The Silence

Two women, Anna and Ester, accompanied by Johan, Anna’s ten-year-old-son, travel slowly through the night by train into a foreign country that seems to be at war. They are sisters, it will turn out, perhaps lovers. We will never discover the reason for their journey, to a place where the inhabitants, the culture, and the language are unknown to them. Perhaps it is to pare down or discard the normal trappings of their lives, to take the consequences of who they turn out to be.

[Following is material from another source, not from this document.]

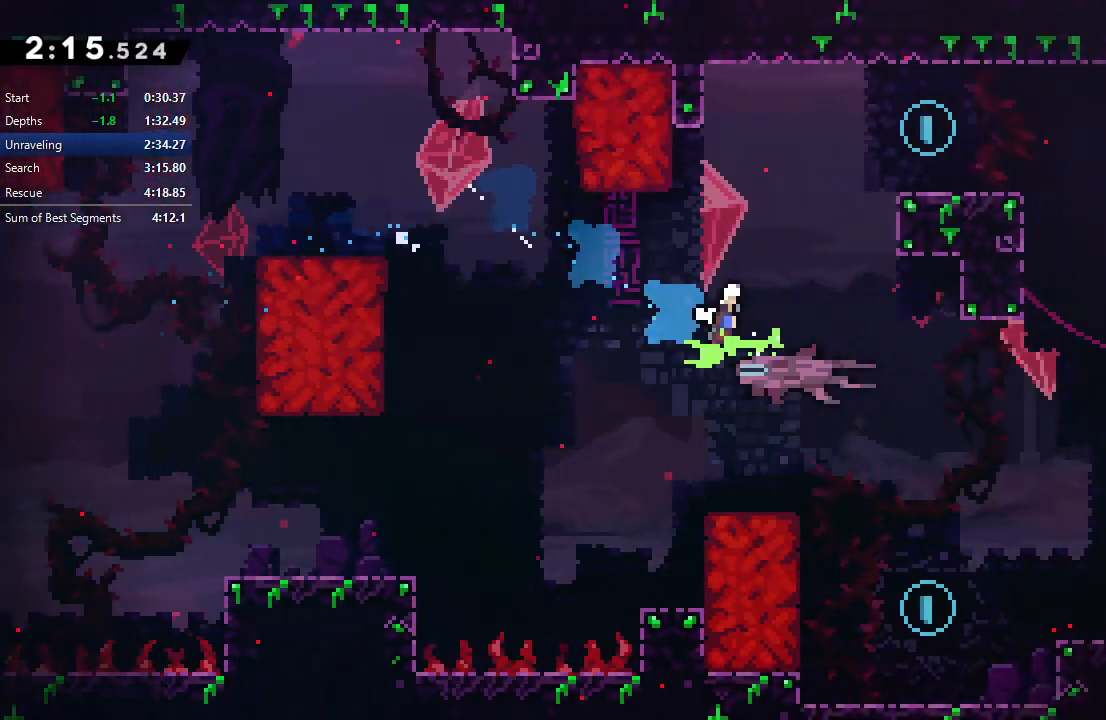
{"buttons": ["CIRCLE", "TRIANGLE", "R1", "DPAD_RIGHT"], "right_stick": "center", "events": [[450, "TRIANGLE", "down"]]}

The Silence (1963) was originally titled God’s Silence, and it is the third in what Ingmar Bergman refers to as a trilogy, whose previous two films—Through a Glass Darkly (1961) and Winter Light (1962)—explore explicit questions of religious faith. Following his great international successes with Smiles of a Summer Night (1955) and The Seventh Seal (1957), Bergman here tries to come to terms with the pious rigidity and strangled emotional life of his own upbringing at the hands of a father who was a Lutheran clergyman and, later, court chaplain to the king of Sweden.

But both earthly and heavenly fathers are absent from The Silence, whose bleak setting is based on Bergman’s own experiences of European cities after World War II. Outside is an incomprehensible world of unreadable street signs, surging crowds, and tanks roaring in the middle of the night. Inside is a formerly grand Hotel Europa, where the three travelers have taken rooms.

The Silence is in part a prelude to later films, in which Bergman has shifted his focus from God to people, from theology to psychology. But ideas are inert without visual expression, and it is Bergman’s genius to invite us, through extreme close-ups, to enter the mystery of people, of their faces. This preoccupation with faces, what they reveal and what they hide, is enhanced in The Silence, as in so many of Bergman’s films, by the reappearance of brilliant actors and actresses from his “stock company.” Ingrid Thulin and Gunnel Lindblom were both in Winter Light, and Jörgen Lindström shows up at the beginning of Persona (1966). In the bare rooms of The Silence, where Anna and Ester battle each other for Johan’s soul, Bergman—crucially aided by cinematographer Sven Nykvist, with whom he continued to work for most of his career—intensifies the exploration of light and time which he began in Winter Light.

The unfathomable “silence” of this city has reduced the adults in the triangle to an almost zero level of communication with the outside world. Every personal connection is oblique and truncated, creating an ominous atmosphere in which gestures and symbols are often fugitive or vaguely menacing. Bergman calls it “a rendering of hell on earth—my hell.” But this hell also mirrors what the real experience of travel can become when ignorance of language and custom provokes a helpless regression to childhood and its sometimes desperate effort to decipher meaning.

For the young and curious Johan, wandering the corridors of the strangely vacant hotel, the brooding foreign city is merely the shell of an adult world whose impenetrable emotional climate is determined by his mother and aunt. (This is made more palpable by the pervasive heat and unrelieved sweating.) As Bergman has remarked, “My impulse has nothing to do with intellect or symbolism: it has only to do with dreams and longing, with hopes and desires, with passion.”

Anna and Ester form two sides of a whole person, a theme Bergman would go on to further explore in Persona. Anna is defined almost entirely through her physicality—washing, anointing herself with perfume and lotions, getting dressed and undressed, having sex, watching others have sex. Ester, the translator, with her typewriter, paper, and pens, is instead a creature of language—suffering from the lung disease that suffocates her, masturbating, smoking, drinking, and thinking of sex as a mechanical matter of “erections and secretions” that disgust her. Her body in ruin, only words seem to keep her alive.

Amid the noise, music, and silence that layer the soundtrack, Anna and Ester are locked in a cryptic struggle that plays out before Johan’s eyes and in his feelings. As in many of Bergman’s films from this period on, the lessons of human nature are to be learned from the lives of women. Although we see many things that he does not, Johan’s perspective is the spine of the film. It is the movement of his sympathies from his seductive mother to his intellectual, ailing aunt that gives coherence and force to Bergman’s meditation on human frailty.